Stored items =>
------------------------------------

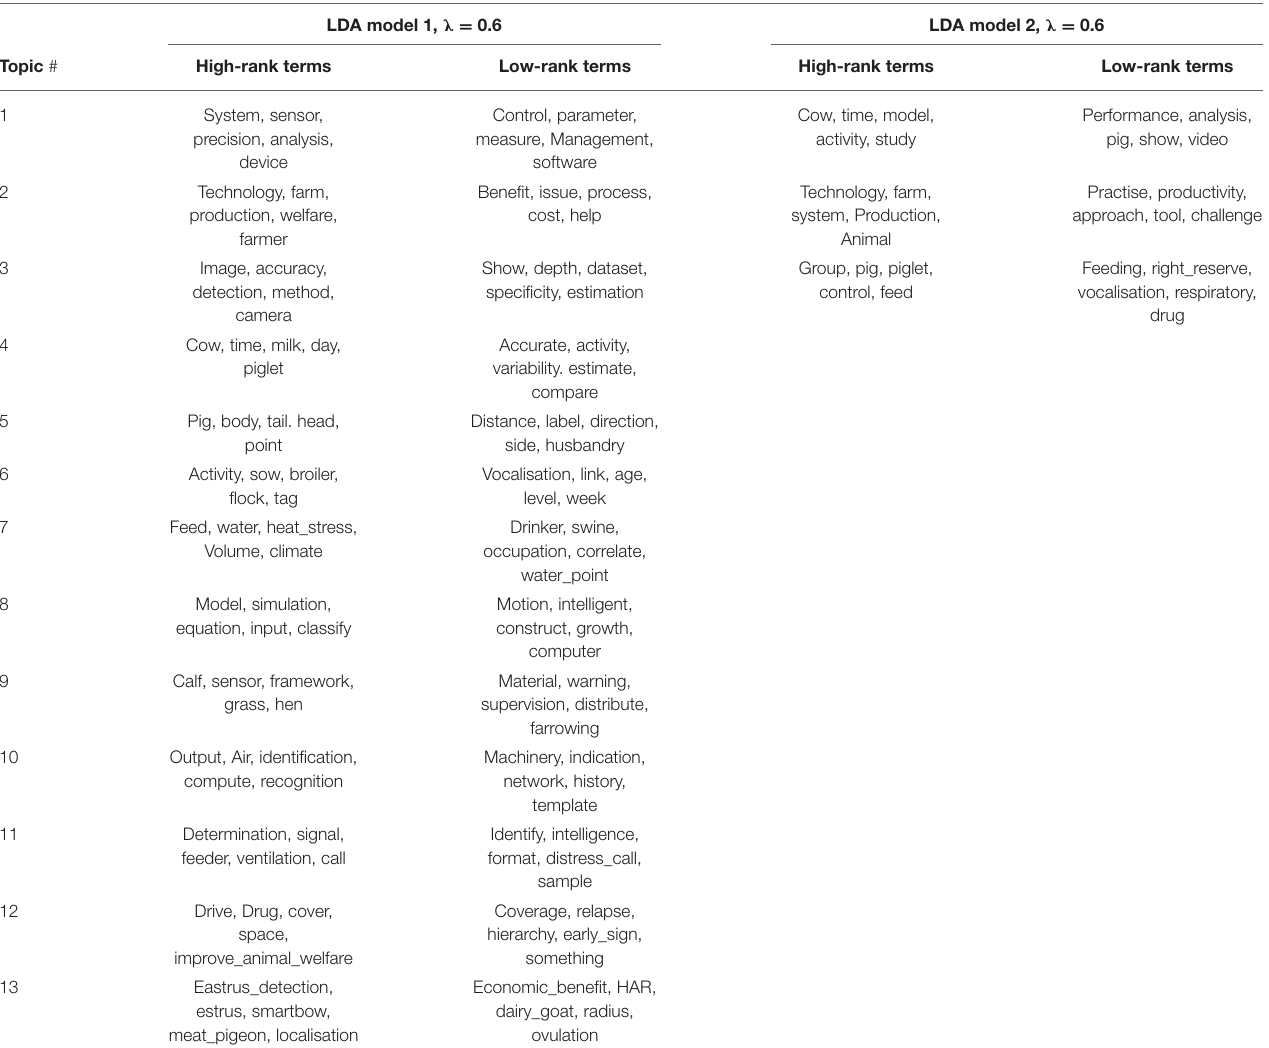
TABLE 2 | Per-topic term overview of LDA Model 1 and LDA Model 2 with only 5 highest and 5 lowest ranked terms from each topic displayed. LDA model 1, λ =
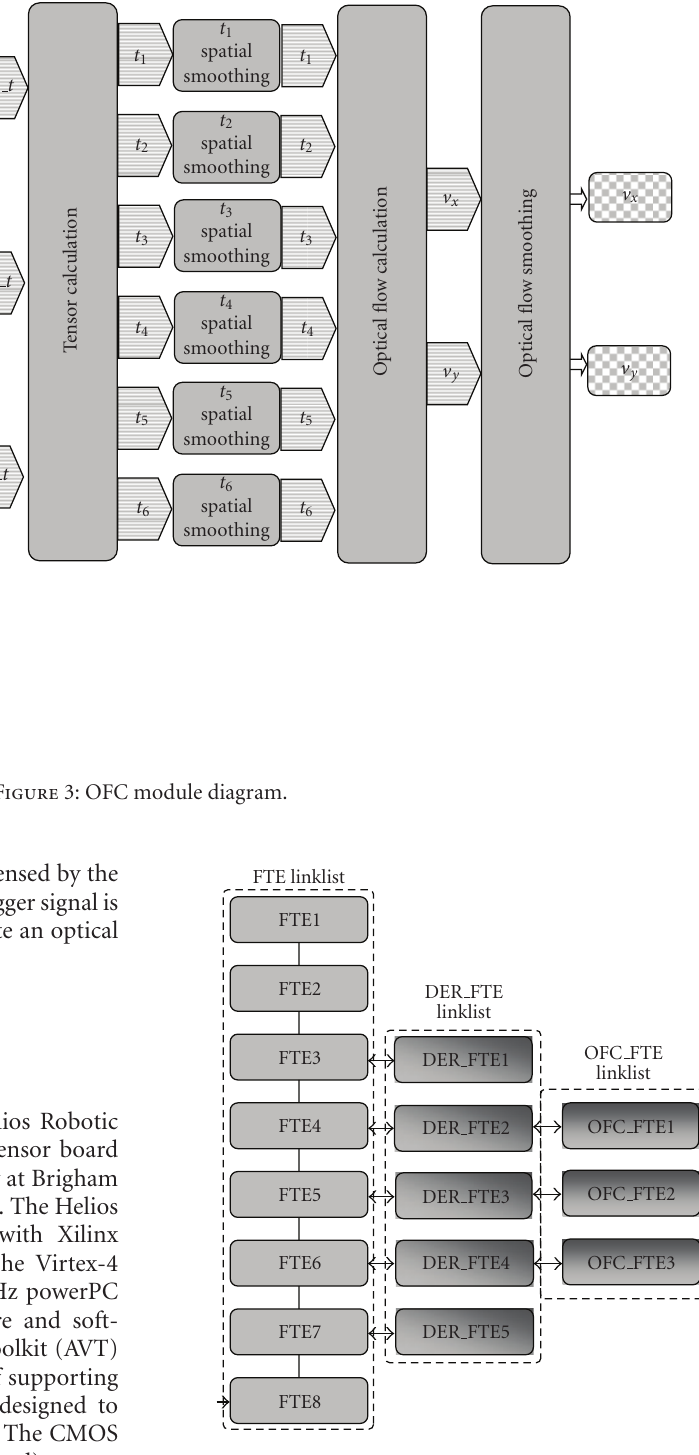
Figure 4: Software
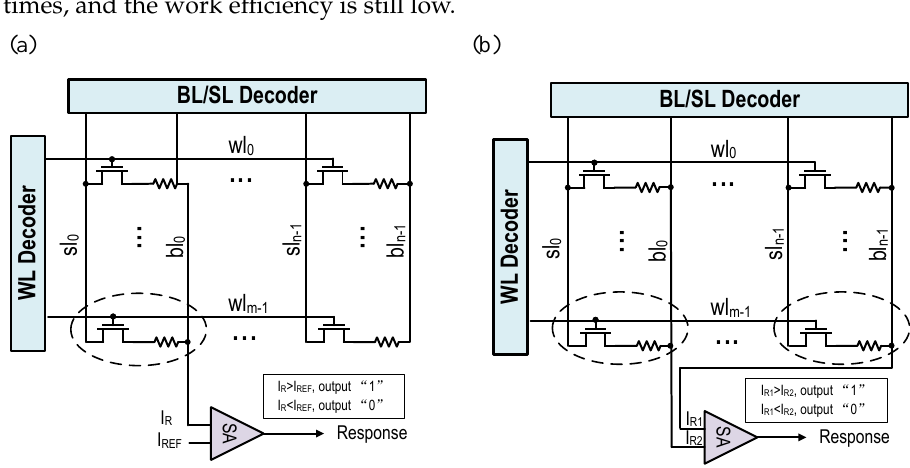
Figure 1. ( a ) Traditional RRAM-based weak PUF. ( b ) Traditional RRAM-based strong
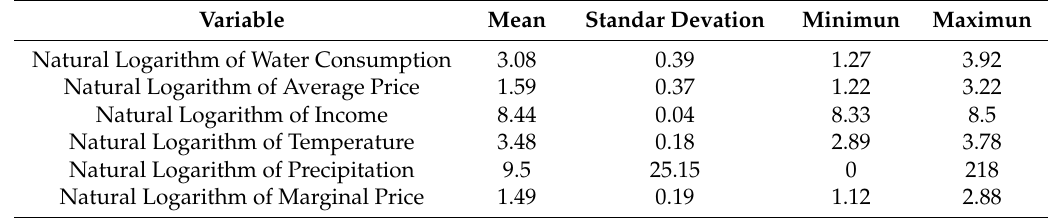
Table 2. Descriptive statistics of variables selected for the regression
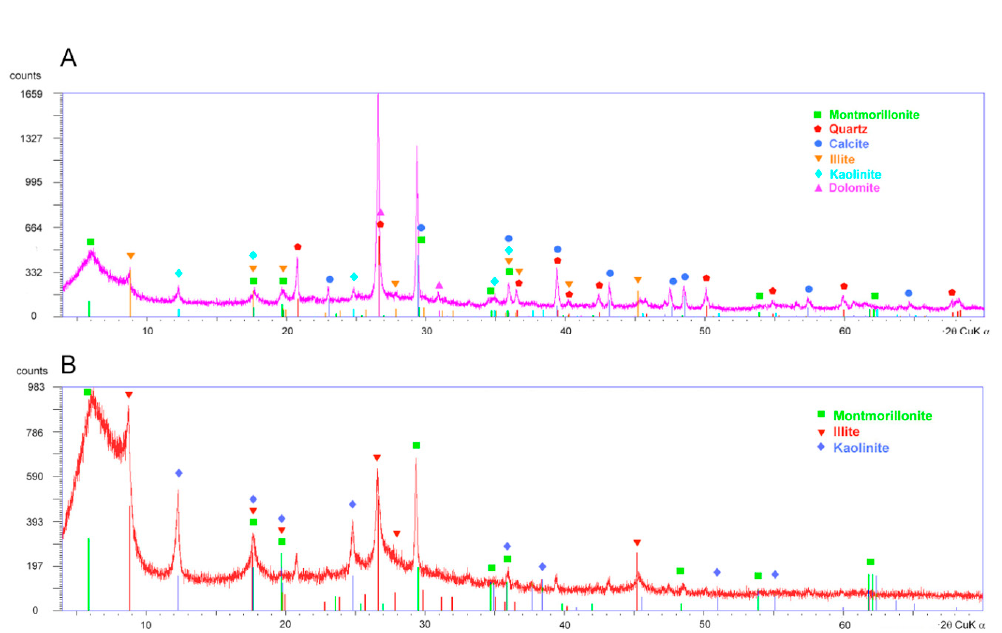
Figure 5. X-ray diffraction patterns of ( A ) powder samples and ( B ) oriented samples (<2 µm fraction) Figure 5. X-ray di ff raction patterns of ( A ) powder samples and ( B ) oriented samples ( < 2 µ m fraction) from the clay-rich layer of the Diezma landslide. from the clay-rich layer of the Diezma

------------------------------------

Exercise directions => Only the lines from the line containing "Table 2. Descriptive" through the last line of the entries above should be reproduced, word for word and without pictures.

Expected answer =>
Table 2. Descriptive statistics of variables selected for the regression
Figure 5. X-ray diffraction patterns of ( A ) powder samples and ( B ) oriented samples (<2 µm fraction) Figure 5. X-ray di ff raction patterns of ( A ) powder samples and ( B ) oriented samples ( < 2 µ m fraction) from the clay-rich layer of the Diezma landslide. from the clay-rich layer of the Diezma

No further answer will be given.